A l’approche de la Pentecôte juive (Shavuot),
l’hypermarché casher de ,
dans le XIXe arrondissement de Paris,
ne désemplit pas.
Dans ce quartier du nord-est de la capitale,
où vit une importante communauté juive,
l’heure est aux courses,
pas aux palabres.
« L’antisémitisme, on n’en parle pas, on est habitués », lâche le patron en sortant des palettes sur le trottoir. La fusillade devant le musée juif de Bruxelles, qui a fait trois morts et un blessé grave le 24 mai, n’y a rien changé, assure-t-il: « On verra malheureusement d’autres attentats, il faut bien vivre avec. »
Il évoque l’émergence d’un « nouvel antisémitisme » depuis une quinzaine d’années, porté selon lui par des « musulmans radicaux » qui instrumentalisent le conflit au Proche-Orient.
« Ces tensions existent depuis le début des années 2000 », juge aussi Joseph, 33 ans, qui a renoncé depuis longtemps à porter sa kippa dans le métro, mais la garde visible dans ce quartier, où il y a un grand groupe scolaire Loubavitch, des restaurants casher et des synagogues.
Pour lui, un nouveau cap vient toutefois d’être franchi: « Avant, j’avais peur qu’un attentat arrive, maintenant je sais qu’il y a d’autres (Mohamed) Merah », ajoute-t-il, en référence au tueur de Toulouse, qui en 2012 avait ouvert le feu devant une école juive.
Myriam, 58 ans, porte la perruque typique des juives orthodoxes. Cette femme « très religieuse » est tellement inquiète qu’elle envisage de faire son aliyah ( » une installation en Israël). « A partir du moment où on est visible, on est confronté à des insultes », dit-elle.
Pour eux, le XIXe arrondissement, où vivent aussi de nombreux musulmans, est traversé par ces tensions. En 2013, selon le service de protection de la communauté juive, 12 actes antisémites (violences ou dégradations) y ont été recensés.
« Il ne faut pas exagérer, il n’y a pas de problème », assure pourtant Yacob, 46 ans, en racontant que ses voisins musulmans sont même venus le voir après la tuerie de Bruxelles pour se démarquer du suspect principal, Mehdi Nemmouche, un délinquant tombé dans l’islam radical.
Sa kippa, il ne la dissimule jamais sous une casquette, contrairement à d’autres juifs. « Je ne suis jamais embêté », assure-t-il. Mais un peu plus tard, il glisse avoir été traité de +sale juif+ à plusieurs reprises ces dernières années.

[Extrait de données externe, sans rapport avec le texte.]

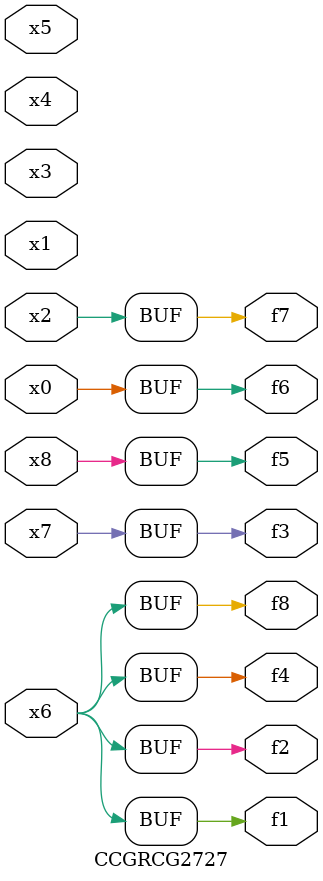
<source format=v>
module CCGRCG2727(
	input x0, x1, x2, x3, x4, x5, x6, x7, x8,
	output f1, f2, f3, f4, f5, f6, f7, f8
);
	assign f1 = x6;
	assign f2 = x6;
	assign f3 = x7;
	assign f4 = x6;
	assign f5 = x8;
	assign f6 = x0;
	assign f7 = x2;
	assign f8 = x6;
endmodule

</source>
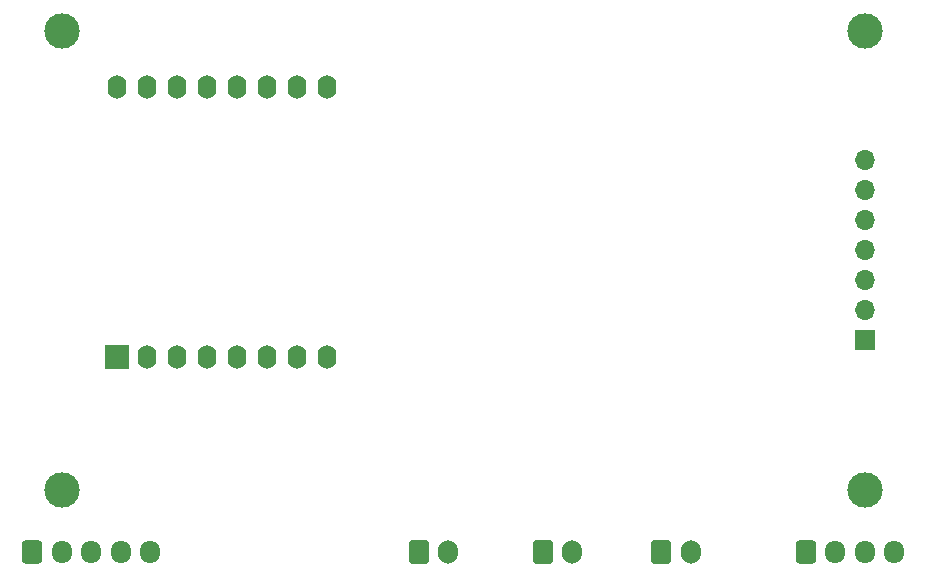
<source format=gbr>
%TF.GenerationSoftware,KiCad,Pcbnew,7.0.7*%
%TF.CreationDate,2023-09-17T22:58:44+02:00*%
%TF.ProjectId,SHC_WEMOS,5348435f-5745-44d4-9f53-2e6b69636164,rev?*%
%TF.SameCoordinates,Original*%
%TF.FileFunction,Soldermask,Bot*%
%TF.FilePolarity,Negative*%
%FSLAX46Y46*%
G04 Gerber Fmt 4.6, Leading zero omitted, Abs format (unit mm)*
G04 Created by KiCad (PCBNEW 7.0.7) date 2023-09-17 22:58:44*
%MOMM*%
%LPD*%
G01*
G04 APERTURE LIST*
G04 Aperture macros list*
%AMRoundRect*
0 Rectangle with rounded corners*
0 $1 Rounding radius*
0 $2 $3 $4 $5 $6 $7 $8 $9 X,Y pos of 4 corners*
0 Add a 4 corners polygon primitive as box body*
4,1,4,$2,$3,$4,$5,$6,$7,$8,$9,$2,$3,0*
0 Add four circle primitives for the rounded corners*
1,1,$1+$1,$2,$3*
1,1,$1+$1,$4,$5*
1,1,$1+$1,$6,$7*
1,1,$1+$1,$8,$9*
0 Add four rect primitives between the rounded corners*
20,1,$1+$1,$2,$3,$4,$5,0*
20,1,$1+$1,$4,$5,$6,$7,0*
20,1,$1+$1,$6,$7,$8,$9,0*
20,1,$1+$1,$8,$9,$2,$3,0*%
G04 Aperture macros list end*
%ADD10RoundRect,0.250000X-0.600000X-0.750000X0.600000X-0.750000X0.600000X0.750000X-0.600000X0.750000X0*%
%ADD11O,1.700000X2.000000*%
%ADD12R,1.700000X1.700000*%
%ADD13O,1.700000X1.700000*%
%ADD14RoundRect,0.250000X-0.600000X-0.725000X0.600000X-0.725000X0.600000X0.725000X-0.600000X0.725000X0*%
%ADD15O,1.700000X1.950000*%
%ADD16R,2.000000X2.000000*%
%ADD17O,1.600000X2.000000*%
%ADD18C,3.000000*%
G04 APERTURE END LIST*
D10*
%TO.C,J2*%
X37250000Y5450000D03*
D11*
X39750000Y5450000D03*
%TD*%
D12*
%TO.C,J6*%
X75000000Y23460000D03*
D13*
X75000000Y26000000D03*
X75000000Y28540000D03*
X75000000Y31080000D03*
X75000000Y33620000D03*
X75000000Y36160000D03*
X75000000Y38700000D03*
%TD*%
D14*
%TO.C,J5*%
X70000000Y5500000D03*
D15*
X72500000Y5500000D03*
X75000000Y5500000D03*
X77500000Y5500000D03*
%TD*%
D14*
%TO.C,J1*%
X4500000Y5450000D03*
D15*
X7000000Y5450000D03*
X9500000Y5450000D03*
X12000000Y5450000D03*
X14500000Y5450000D03*
%TD*%
D10*
%TO.C,J4*%
X57750000Y5450000D03*
D11*
X60250000Y5450000D03*
%TD*%
D16*
%TO.C,U1*%
X11720000Y22000000D03*
D17*
X14260000Y22000000D03*
X16800000Y22000000D03*
X19340000Y22000000D03*
X21880000Y22000000D03*
X24420000Y22000000D03*
X26960000Y22000000D03*
X29500000Y22000000D03*
X29500000Y44860000D03*
X26960000Y44860000D03*
X24420000Y44860000D03*
X21880000Y44860000D03*
X19340000Y44860000D03*
X16800000Y44860000D03*
X14260000Y44860000D03*
X11720000Y44860000D03*
%TD*%
D10*
%TO.C,J3*%
X47750000Y5450000D03*
D11*
X50250000Y5450000D03*
%TD*%
D18*
%TO.C,REF\u002A\u002A*%
X75008080Y10776055D03*
X74997920Y49572015D03*
X7002120Y49561855D03*
X6997040Y10776055D03*
%TD*%
M02*

</source>
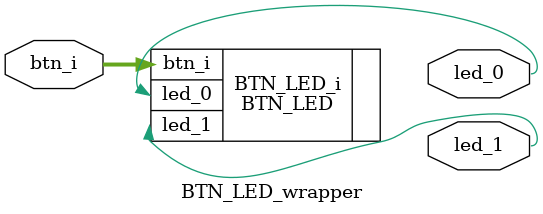
<source format=v>
`timescale 1 ps / 1 ps

module BTN_LED_wrapper
   (btn_i,
    led_0,
    led_1);
  input [3:0]btn_i;
  output led_0;
  output led_1;

  wire [3:0]btn_i;
  wire led_0;
  wire led_1;

  BTN_LED BTN_LED_i
       (.btn_i(btn_i),
        .led_0(led_0),
        .led_1(led_1));
endmodule

</source>
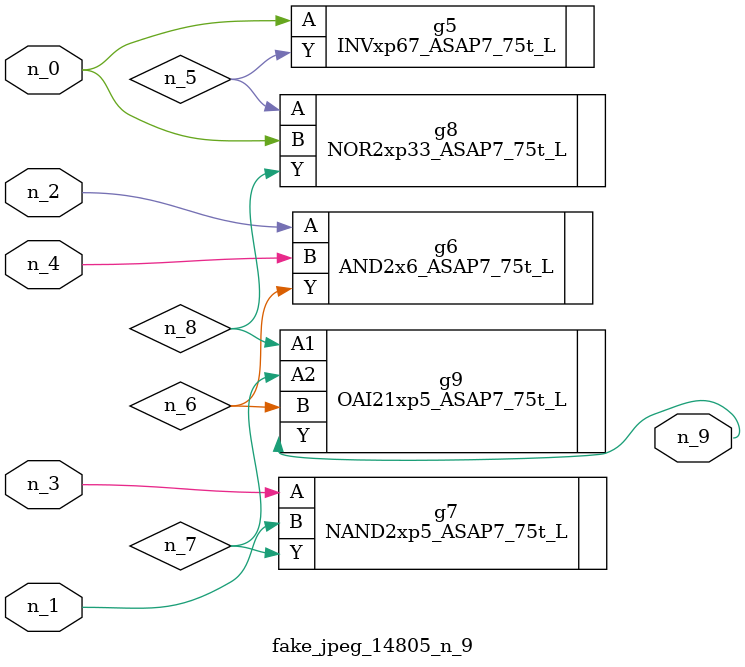
<source format=v>
module fake_jpeg_14805_n_9 (n_3, n_2, n_1, n_0, n_4, n_9);

input n_3;
input n_2;
input n_1;
input n_0;
input n_4;

output n_9;

wire n_8;
wire n_6;
wire n_5;
wire n_7;

INVxp67_ASAP7_75t_L g5 ( 
.A(n_0),
.Y(n_5)
);

AND2x6_ASAP7_75t_L g6 ( 
.A(n_2),
.B(n_4),
.Y(n_6)
);

NAND2xp5_ASAP7_75t_L g7 ( 
.A(n_3),
.B(n_1),
.Y(n_7)
);

NOR2xp33_ASAP7_75t_L g8 ( 
.A(n_5),
.B(n_0),
.Y(n_8)
);

OAI21xp5_ASAP7_75t_L g9 ( 
.A1(n_8),
.A2(n_7),
.B(n_6),
.Y(n_9)
);


endmodule
</source>
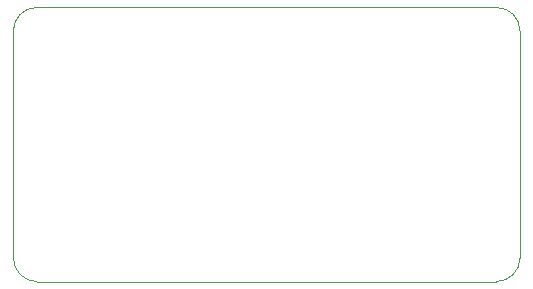
<source format=gbr>
%TF.GenerationSoftware,KiCad,Pcbnew,(6.0.11)*%
%TF.CreationDate,2024-01-05T00:58:30+00:00*%
%TF.ProjectId,Econet_ID_Extender_External,45636f6e-6574-45f4-9944-5f457874656e,rev?*%
%TF.SameCoordinates,Original*%
%TF.FileFunction,Profile,NP*%
%FSLAX46Y46*%
G04 Gerber Fmt 4.6, Leading zero omitted, Abs format (unit mm)*
G04 Created by KiCad (PCBNEW (6.0.11)) date 2024-01-05 00:58:30*
%MOMM*%
%LPD*%
G01*
G04 APERTURE LIST*
%TA.AperFunction,Profile*%
%ADD10C,0.100000*%
%TD*%
G04 APERTURE END LIST*
D10*
X167715782Y-107245782D02*
G75*
G03*
X169715782Y-105245782I18J1999982D01*
G01*
X126809996Y-86035782D02*
X126809996Y-105245782D01*
X128809996Y-84035796D02*
G75*
G03*
X126809996Y-86035782I4J-2000004D01*
G01*
X169715782Y-105245782D02*
X169715782Y-86035782D01*
X169715718Y-86035782D02*
G75*
G03*
X167715782Y-84035782I-1999918J82D01*
G01*
X126810018Y-105245782D02*
G75*
G03*
X128809996Y-107245782I1999982J-18D01*
G01*
X128809996Y-107245782D02*
X167715782Y-107245782D01*
X128809996Y-84035782D02*
X167715782Y-84035782D01*
M02*

</source>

Pour André, un quinquagénaire à la barbe épaisse, la médiatisation des actes antisémites, et leur dénonciation par les institutions, est en partie responsable du climat. « Quand on en parle, ça donne envie à d’autres de faire pareil, et en même temps, ça renforce les peurs », souligne-t-il.
« Il faut faire très attention à ne pas parler de LA communauté juive, il y a des avis très partagés en notre sein », remarque pour sa part Bernard Koch, un habitant du quartier qui milite depuis des années contre l’antisémitisme.
Lui, craint « que ces peurs, instrumentalisées par les responsables communautaires, se transforment en paranoïa et poussent au repli sur soi ».